Flores decided to read it aloud in the film, raw and unfiltered. But her aunt Rosario intervened. She reminded her niece of something essential: they were not doctors presenting a case. They were artists telling a story. The autopsy, read as written, would be clinical, cold, a recitation of medical terminology that would flatten the human weight of what it described. There had to be another way.
So Flores invented one. She called it a necropoem—a fusion of the autopsy's literal language and her own lyrical voice. She would read passages directly from the medical report, preserving its factual authority, then weave her own words around and between them, searching for the poetry hidden inside the science. The effect, she explained, was deliberate: you could hear where the doctor's words ended and hers began, where objectivity met grief, where the body's facts met the daughter's interpretation.
When she accepted the Goya, Flores spoke about the award not as a personal achievement but as a recognition of her father's music and the inspiration it had given her. She framed it as a gift from the Academy, yes, but also from listeners—people who had heard Antonio Flores sing and understood what his voice meant. The documentary, in this reading, was not just about his death. It was about his life, his work, the songs that outlasted him.

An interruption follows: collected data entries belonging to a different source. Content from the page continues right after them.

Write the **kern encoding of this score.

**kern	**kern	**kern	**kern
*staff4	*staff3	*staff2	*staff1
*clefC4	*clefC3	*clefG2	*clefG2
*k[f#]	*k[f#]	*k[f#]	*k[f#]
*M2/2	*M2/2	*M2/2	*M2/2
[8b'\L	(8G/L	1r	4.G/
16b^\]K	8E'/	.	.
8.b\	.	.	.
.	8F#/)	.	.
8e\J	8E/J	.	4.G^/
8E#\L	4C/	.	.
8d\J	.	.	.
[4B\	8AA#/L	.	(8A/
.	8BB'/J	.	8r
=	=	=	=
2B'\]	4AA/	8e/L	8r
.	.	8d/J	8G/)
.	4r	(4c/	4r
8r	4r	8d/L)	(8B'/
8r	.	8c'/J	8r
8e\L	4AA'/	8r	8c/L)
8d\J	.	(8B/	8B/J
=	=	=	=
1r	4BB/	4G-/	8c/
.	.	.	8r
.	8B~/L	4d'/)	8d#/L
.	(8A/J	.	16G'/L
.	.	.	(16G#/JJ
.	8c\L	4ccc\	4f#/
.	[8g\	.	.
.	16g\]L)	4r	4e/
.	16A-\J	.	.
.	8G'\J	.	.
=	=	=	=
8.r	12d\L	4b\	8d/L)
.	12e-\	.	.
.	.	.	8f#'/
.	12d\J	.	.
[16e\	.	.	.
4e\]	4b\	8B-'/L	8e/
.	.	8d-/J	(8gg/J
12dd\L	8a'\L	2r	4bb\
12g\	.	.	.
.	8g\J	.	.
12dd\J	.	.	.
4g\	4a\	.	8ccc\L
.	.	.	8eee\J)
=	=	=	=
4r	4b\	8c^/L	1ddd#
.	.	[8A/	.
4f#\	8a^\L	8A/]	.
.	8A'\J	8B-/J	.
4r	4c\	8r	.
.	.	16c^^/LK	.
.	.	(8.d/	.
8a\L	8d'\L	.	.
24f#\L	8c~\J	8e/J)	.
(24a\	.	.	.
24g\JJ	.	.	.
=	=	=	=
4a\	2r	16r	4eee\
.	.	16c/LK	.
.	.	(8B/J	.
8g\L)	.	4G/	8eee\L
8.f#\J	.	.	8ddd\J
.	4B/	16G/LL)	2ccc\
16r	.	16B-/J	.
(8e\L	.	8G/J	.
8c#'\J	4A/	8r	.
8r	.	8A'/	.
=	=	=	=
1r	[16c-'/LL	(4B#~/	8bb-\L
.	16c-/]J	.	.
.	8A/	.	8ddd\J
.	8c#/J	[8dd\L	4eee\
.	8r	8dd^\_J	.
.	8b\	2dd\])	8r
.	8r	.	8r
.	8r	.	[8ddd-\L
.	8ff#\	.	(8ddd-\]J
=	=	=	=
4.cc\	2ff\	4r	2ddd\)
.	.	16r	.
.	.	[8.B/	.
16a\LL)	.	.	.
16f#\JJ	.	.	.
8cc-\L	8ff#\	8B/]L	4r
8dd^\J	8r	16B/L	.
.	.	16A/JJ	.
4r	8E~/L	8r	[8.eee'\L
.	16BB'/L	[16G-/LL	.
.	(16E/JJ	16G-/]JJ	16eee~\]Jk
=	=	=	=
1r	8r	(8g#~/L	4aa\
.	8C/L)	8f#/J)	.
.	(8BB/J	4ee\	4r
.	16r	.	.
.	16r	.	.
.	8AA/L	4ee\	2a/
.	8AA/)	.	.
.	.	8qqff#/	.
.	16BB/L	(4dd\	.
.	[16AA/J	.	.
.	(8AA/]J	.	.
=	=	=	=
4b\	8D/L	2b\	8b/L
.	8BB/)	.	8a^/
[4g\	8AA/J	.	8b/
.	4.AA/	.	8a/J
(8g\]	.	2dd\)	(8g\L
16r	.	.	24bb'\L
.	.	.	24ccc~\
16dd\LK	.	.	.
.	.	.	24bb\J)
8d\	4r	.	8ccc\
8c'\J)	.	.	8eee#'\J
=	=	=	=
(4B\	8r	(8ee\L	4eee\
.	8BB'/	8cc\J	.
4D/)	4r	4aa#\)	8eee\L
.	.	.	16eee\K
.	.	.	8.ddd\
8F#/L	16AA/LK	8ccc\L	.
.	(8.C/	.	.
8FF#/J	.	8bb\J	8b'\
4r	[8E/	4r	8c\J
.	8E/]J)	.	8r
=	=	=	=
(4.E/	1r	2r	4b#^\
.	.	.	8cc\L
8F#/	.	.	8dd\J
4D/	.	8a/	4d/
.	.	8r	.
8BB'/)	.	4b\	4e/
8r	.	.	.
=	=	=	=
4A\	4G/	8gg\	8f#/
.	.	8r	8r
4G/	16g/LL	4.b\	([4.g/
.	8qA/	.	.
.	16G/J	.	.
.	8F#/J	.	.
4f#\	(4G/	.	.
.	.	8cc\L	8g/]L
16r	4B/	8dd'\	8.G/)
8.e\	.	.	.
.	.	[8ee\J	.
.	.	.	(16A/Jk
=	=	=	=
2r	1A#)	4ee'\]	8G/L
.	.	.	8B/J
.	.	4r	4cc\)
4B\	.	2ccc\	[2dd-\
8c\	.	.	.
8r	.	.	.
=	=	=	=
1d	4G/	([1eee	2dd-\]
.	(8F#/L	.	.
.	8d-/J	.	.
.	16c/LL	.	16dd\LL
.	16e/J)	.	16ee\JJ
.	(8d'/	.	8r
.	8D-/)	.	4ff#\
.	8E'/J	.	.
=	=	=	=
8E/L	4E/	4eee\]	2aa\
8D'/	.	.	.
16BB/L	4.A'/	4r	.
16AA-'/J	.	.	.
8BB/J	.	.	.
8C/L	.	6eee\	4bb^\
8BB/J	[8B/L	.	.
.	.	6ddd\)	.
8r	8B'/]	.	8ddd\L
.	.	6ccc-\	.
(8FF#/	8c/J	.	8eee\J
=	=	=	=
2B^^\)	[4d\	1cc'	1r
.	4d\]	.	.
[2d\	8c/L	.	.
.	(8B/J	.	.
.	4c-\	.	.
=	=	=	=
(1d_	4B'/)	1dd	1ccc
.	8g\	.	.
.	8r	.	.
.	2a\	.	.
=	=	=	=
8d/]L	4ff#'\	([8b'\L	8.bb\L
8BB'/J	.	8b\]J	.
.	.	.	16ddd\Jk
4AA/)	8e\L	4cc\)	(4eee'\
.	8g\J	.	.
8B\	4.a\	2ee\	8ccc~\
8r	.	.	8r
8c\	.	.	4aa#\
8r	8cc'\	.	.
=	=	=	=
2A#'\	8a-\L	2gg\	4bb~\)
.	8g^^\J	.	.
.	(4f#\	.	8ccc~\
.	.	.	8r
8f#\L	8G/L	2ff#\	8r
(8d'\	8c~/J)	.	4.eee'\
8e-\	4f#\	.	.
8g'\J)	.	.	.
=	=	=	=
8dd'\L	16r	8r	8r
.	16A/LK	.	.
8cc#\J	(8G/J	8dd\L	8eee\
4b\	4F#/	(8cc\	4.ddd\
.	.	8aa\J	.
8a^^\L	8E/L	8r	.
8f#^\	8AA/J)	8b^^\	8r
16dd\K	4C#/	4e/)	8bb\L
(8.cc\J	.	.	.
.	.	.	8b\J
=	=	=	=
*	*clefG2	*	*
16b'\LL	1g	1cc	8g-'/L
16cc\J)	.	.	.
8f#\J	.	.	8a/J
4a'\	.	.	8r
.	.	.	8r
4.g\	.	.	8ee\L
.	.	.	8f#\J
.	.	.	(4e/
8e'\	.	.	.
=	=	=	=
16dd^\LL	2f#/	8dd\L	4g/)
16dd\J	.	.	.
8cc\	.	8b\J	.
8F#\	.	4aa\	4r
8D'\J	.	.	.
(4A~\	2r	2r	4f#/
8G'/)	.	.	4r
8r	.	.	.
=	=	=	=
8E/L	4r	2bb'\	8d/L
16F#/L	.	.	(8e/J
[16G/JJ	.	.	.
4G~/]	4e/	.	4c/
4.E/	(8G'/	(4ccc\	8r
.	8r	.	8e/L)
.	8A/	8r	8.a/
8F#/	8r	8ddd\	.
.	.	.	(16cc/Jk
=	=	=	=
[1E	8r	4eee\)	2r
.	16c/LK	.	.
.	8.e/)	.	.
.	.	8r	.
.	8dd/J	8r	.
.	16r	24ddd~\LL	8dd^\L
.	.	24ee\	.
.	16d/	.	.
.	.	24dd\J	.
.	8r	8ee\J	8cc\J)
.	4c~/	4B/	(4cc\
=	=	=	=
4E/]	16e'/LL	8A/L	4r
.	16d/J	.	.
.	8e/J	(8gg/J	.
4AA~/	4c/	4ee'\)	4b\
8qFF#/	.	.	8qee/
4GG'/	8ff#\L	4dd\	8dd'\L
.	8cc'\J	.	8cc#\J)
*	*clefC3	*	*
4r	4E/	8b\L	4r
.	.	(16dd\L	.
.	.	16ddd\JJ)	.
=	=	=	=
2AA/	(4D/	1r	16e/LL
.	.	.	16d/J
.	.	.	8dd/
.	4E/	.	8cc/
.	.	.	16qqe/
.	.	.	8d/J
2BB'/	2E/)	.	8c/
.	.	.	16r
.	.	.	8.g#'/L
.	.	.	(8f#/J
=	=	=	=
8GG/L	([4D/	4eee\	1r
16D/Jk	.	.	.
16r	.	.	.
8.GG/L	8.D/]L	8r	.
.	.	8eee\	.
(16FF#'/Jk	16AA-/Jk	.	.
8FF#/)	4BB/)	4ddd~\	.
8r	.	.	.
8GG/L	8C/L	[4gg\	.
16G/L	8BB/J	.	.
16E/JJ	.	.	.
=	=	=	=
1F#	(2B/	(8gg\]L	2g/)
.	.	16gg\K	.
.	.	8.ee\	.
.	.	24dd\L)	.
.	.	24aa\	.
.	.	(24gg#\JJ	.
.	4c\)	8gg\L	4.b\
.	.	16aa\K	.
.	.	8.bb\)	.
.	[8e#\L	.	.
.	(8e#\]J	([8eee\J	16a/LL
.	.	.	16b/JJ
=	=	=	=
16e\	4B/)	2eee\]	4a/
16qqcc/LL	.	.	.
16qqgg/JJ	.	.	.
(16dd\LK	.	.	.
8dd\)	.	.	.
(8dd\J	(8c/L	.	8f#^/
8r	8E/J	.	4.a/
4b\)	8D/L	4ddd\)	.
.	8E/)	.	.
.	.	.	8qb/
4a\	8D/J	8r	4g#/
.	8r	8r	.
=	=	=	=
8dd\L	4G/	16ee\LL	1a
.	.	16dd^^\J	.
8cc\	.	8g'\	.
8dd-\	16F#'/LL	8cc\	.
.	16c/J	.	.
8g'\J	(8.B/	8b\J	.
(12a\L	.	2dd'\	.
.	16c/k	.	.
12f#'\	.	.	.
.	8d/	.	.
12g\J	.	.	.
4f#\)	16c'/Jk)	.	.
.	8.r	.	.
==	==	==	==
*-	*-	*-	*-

The project had become something neither Flores nor her collaborators anticipated when they began. It was a reconciliation with a father she'd known incompletely, a reckoning with the incomplete truths she'd been given, and ultimately, an act of artistic transformation—taking the hardest facts of medical science and asking them to sing.
Citas Notables
We felt this award comes not just from the Academy, but from listeners of my father's songs. This prize belongs to his music and his inspiration.— Alba Flores, accepting the Goya Award
We needed the autopsy because it was a document with objective, scientific, empirical truth. We didn't know any other way to tell how he died.— Alba Flores, on El Sentido de la Birra podcast
La Conversación del Hearth Otra perspectiva de la historia
When you decided to use the autopsy report in the film, were you looking for specific information, or was it more about needing some kind of official truth?
It was the latter. We were stuck. We didn't have anyone to tell the story of his death—no witness, no narrative. The autopsy felt like the only objective thing we had. It was scientific, empirical. It couldn't lie.
But then your aunt stopped you from just reading it straight. Why did that matter?
Because a medical report is written in a language that distances you from the person. It's about organs and systems, not about a father. She reminded me that we were making art, not a medical presentation. The coldness would have betrayed what we were actually doing.
So you created this hybrid thing—part autopsy, part your own words. How did you know where to break, where to insert yourself?
Honestly, it was instinctive. I'd read a passage from the report, and then I'd feel where the emotion needed to surface, where the facts needed translation into something human. It became a conversation between the document and me.
Did making the documentary change how you understood your father's death?
Completely. I'd been told one story my whole life. Making this film meant confronting what actually happened, not the version that was easier to tell a child. That's a different kind of grief.
And now the film is being honored. Does that feel like recognition of your father, or of what you did with his story?
Both, I think. The award is for a song, for art. But it's also an acknowledgment that his music, his life, still matters. The documentary is just the vessel for that.